++++ Provided records ++++

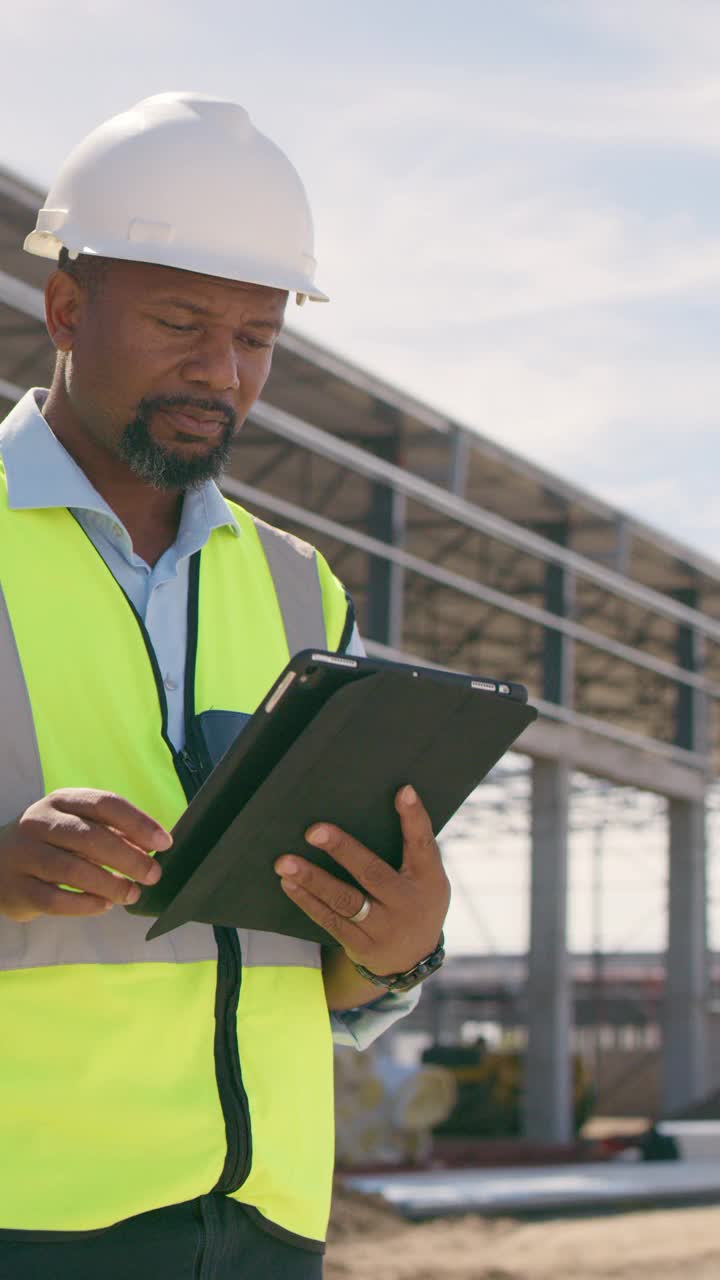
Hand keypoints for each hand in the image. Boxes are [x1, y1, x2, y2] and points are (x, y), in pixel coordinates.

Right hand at [0, 788, 171, 921]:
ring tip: (132, 894)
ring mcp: (24, 855)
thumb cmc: (50, 843)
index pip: (105, 804)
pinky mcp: (17, 888)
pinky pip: (55, 899)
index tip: (164, 842)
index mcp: (62, 800)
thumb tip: (152, 847)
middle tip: (153, 875)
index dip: (138, 822)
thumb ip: (112, 832)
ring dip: (110, 884)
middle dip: (129, 858)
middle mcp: (39, 822)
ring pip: (73, 870)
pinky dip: (85, 904)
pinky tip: (104, 906)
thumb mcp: (77, 826)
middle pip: (91, 837)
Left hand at [274, 784, 449, 976]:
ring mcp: (383, 927)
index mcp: (427, 879)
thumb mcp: (427, 877)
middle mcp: (406, 903)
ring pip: (344, 900)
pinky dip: (307, 901)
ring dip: (312, 880)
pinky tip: (288, 884)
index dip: (414, 817)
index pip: (423, 844)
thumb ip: (412, 848)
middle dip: (342, 850)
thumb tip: (391, 799)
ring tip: (284, 863)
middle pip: (372, 873)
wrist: (413, 959)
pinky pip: (330, 920)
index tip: (402, 791)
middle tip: (314, 831)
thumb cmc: (416, 901)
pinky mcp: (361, 945)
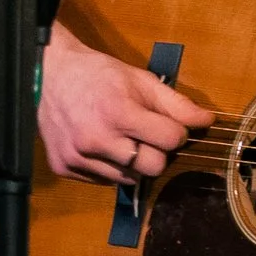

++++

The response must restate exactly the lines from the one containing "middle dip: (342, 850)" through the end of the records above and must leave out all pictures.

middle dip: (342, 850)
thumb tip: (391, 799)
ring tip: (284, 863)
middle pip: (372, 873)
wrist: (413, 959)
pinky pip: (330, 920)
index tip: (402, 791)
middle tip: (314, 831)
thumb cmc: (416, 901)
pinky mcp: (361, 945)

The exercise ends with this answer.